Task A: In the karaoke comment thread, what song does the first commenter perform while dressed as Homestar Runner?
Task B:
For each statement, say whether it agrees with the karaoke comment thread. Answer yes or no and quote the words that decide it.
(i) The first commenter plans to wear the Homestar Runner costume again.
(ii) MichellePar says luck plays a part in making it as a famous performer.
(iii) In allison.babka's example, a local singer performed "The Rose" at Johnny's Bar.
Task C: Retype the part of the karaoke comment thread that opens with the words containing "I find that" and closes with "the costume again.".

Text excerpt:
------------------------
I find that doing a pitch-perfect rendition of "Hey Hey What Can I Do" while dressed as Homestar Runner tends to get a positive reaction from a karaoke audience. But everyone needs to find their own thing, really...also, that was on Halloween, so I probably won't wear the costume again.

MichellePar
MichellePar

What is the point of karaoke?  Really?  I read an interesting article recently that I think applies.  We live in a world where we are so connected, that we know who all the world 'bests' are.  We know who the famous people are that are amazing at what they do, and were also lucky enough (because no matter how good you are, or how determined, there is an element of luck involved) to make it.  We DON'T, however, know who are local 'bests' are, and too many of us are comparing them to the world bests.  "Best looking girl in town?  She's no Miss America."  How fair is that?  How reasonable is that?  Karaoke is one of those rare endeavors that brings back the idea of the local expert, at least for a few minutes.  I, for one, think that is something to celebrate.

allison.babka
allison.babka topcommenter

@MichellePar That's a good notion. I kind of like the idea that instead of comparing a local singer's voice to Beyonce's, someone might say "She sings fine, but she's nothing like the dame who belted out 'The Rose' at Johnny's Bar last week."
------------------------
Stored data:
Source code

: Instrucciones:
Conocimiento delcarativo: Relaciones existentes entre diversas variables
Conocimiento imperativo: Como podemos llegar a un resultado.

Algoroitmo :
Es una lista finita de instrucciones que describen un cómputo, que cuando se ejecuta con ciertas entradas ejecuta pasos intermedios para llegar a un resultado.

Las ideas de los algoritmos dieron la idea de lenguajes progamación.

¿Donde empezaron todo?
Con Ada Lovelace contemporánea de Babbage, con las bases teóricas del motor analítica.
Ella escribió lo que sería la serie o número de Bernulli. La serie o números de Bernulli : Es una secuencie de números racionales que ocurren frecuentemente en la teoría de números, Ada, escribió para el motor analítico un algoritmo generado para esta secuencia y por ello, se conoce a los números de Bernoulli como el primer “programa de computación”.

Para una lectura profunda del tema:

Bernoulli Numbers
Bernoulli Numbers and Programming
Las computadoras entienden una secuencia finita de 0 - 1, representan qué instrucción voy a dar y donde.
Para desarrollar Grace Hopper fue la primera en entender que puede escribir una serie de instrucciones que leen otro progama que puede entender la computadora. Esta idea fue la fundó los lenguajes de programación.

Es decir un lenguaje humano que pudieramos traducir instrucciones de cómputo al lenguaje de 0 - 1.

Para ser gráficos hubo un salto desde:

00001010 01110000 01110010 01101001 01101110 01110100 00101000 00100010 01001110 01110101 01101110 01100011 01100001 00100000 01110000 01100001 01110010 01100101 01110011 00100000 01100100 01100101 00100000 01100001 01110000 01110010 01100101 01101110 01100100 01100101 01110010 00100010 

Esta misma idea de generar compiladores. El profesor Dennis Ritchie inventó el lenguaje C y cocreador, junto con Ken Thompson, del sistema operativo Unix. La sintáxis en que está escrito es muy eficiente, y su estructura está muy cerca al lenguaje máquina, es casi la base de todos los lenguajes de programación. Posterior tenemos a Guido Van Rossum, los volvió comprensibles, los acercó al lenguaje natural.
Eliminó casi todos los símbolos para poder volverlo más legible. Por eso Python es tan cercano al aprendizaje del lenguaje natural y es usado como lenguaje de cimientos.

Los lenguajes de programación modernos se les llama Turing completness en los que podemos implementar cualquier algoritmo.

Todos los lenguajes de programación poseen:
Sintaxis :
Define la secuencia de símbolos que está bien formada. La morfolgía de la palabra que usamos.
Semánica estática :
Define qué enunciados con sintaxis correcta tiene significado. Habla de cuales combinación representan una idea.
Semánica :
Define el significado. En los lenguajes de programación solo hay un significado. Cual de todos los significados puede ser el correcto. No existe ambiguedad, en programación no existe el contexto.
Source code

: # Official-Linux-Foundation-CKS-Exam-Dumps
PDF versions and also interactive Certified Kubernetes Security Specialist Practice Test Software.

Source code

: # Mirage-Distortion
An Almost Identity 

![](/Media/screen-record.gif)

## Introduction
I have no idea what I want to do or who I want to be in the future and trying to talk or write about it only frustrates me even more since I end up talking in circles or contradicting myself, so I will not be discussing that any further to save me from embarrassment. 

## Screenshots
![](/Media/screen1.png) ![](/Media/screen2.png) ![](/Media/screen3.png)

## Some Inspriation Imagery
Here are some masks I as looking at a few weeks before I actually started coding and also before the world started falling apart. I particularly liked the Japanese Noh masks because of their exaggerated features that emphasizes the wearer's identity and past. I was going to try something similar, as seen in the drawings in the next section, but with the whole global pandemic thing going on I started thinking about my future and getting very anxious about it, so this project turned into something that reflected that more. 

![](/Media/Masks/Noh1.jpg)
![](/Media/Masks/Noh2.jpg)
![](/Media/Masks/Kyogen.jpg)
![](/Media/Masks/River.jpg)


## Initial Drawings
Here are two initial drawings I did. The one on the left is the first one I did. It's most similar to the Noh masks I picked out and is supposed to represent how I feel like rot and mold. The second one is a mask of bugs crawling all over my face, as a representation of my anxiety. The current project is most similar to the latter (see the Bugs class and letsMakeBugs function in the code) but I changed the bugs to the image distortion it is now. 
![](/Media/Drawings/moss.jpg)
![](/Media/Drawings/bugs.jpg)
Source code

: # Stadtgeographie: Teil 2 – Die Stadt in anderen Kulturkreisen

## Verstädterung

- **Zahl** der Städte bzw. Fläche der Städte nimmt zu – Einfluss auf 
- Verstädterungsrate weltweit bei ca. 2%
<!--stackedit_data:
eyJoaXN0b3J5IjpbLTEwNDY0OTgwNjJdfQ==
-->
------------------------
Exercise result A: "Hey Hey What Can I Do"

Exercise result B:
(i) No: "so I probably won't wear the costume again."
(ii) Yes: "there is an element of luck involved"
(iii) Yes: "the dame who belted out 'The Rose' at Johnny's Bar last week"

Exercise result C:
I find that doing a pitch-perfect rendition of "Hey Hey What Can I Do" while dressed as Homestar Runner tends to get a positive reaction from a karaoke audience. But everyone needs to find their own thing, really...also, that was on Halloween, so I probably won't wear the costume again.